先日このアルバムを最初買った時にざぁ~と聴いていたんですが、次の歌が出てきた時に「あれ?サニーボーイ・ウィリアムスンか」と思ったんですが、よく聴くとサニーボーイほど恐ろしさはないんですが・・。見たらベイビー・フェイスでした。黒人音楽でベイビー・フェイスと言たら80年代からプロデューサーであり自身もシンガーのいまも活躍する人気者ですが、ブルーズの世界でベイビー・フェイスといえば50年代シカゴ・ブルーズのドラマー、ベイビー・フェイス・リロイのことです。この曲のハーモニカもギターも上手いんで誰かと思ったらなんとギターはジミー・ロジャースとマディ・ウォーターズ、ハーモニカはリトル・ウォルターという黄金のシカゴブルーズのメンバーで驚きです。どうやら所属していたチェスレコードには内緒の金稼ぎで裏の仕事で録音したらしいです。ありがちな話ですが・・・。ギターが繰り出すゴリゴリしたリズムの感じと表情豊かなハーモニカの伸びる音、まさにシカゴブルーズ全盛時のサウンドとグルーヴで最高です
5.Red Headed Woman/Baby Face

ワイルドなギターから始まる次もインスト曲なんですが、シカゴ・ブルーズピアノのオーティス・スパン名義の曲です。それでギターがふたり入っているのですが、ひとりがシカゴ・ブルーズのギタリストとして名のあるジョディ・ウィリアムスともうひとりはなんとB.B.キングだそうで、たぶんソロを弾いているのもB.B.だと思うのですが、オーティス・スパンのシングルでB.B.キングがギターだけ弾いてるなんて曲があることに驚きです。

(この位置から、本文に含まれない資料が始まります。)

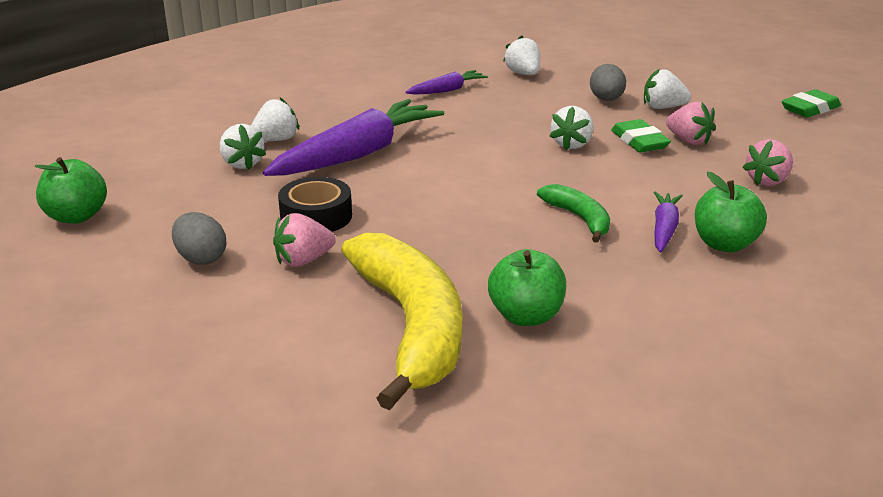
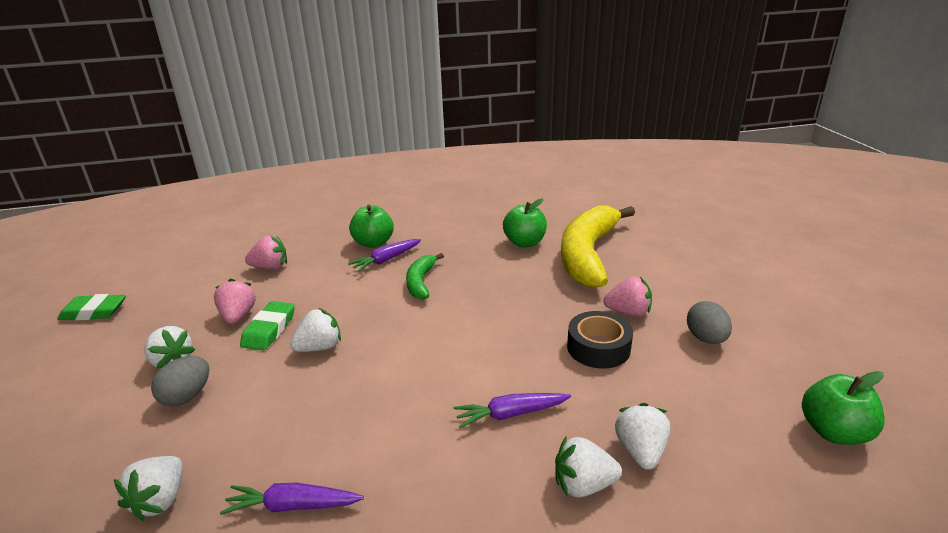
camera: 145 degrees left, 0 degrees up
purple carrot [263,99,444,176] -> purple carrot [454,393,571,428], size x0.49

そして短いですがスパンのアグレッシヴなプレイも聞き物です。
6.Five Spot/Otis Spann
このアルバム「Do The Blues 45s! vol.2 ~the Ultimate Blues 45s Collection~」は、本当に個性的な曲ばかりで選曲された秋元さんのセンスの良さに感激しました。

このアルバムの選曲、最高です。パーティとか宴会のBGMに使ってもらうと盛り上がると思います。ブルーズのシングル盤の世界は奥深いのですが、もしどこかで見つけたら一枚買ってみてください。僕はフレディ・キングのハイダウェイのシングル持ってるんですが、LPの3倍くらい音がいいです。CDとかLPで聴いていたのとはまた違う生々しい音に出会えます。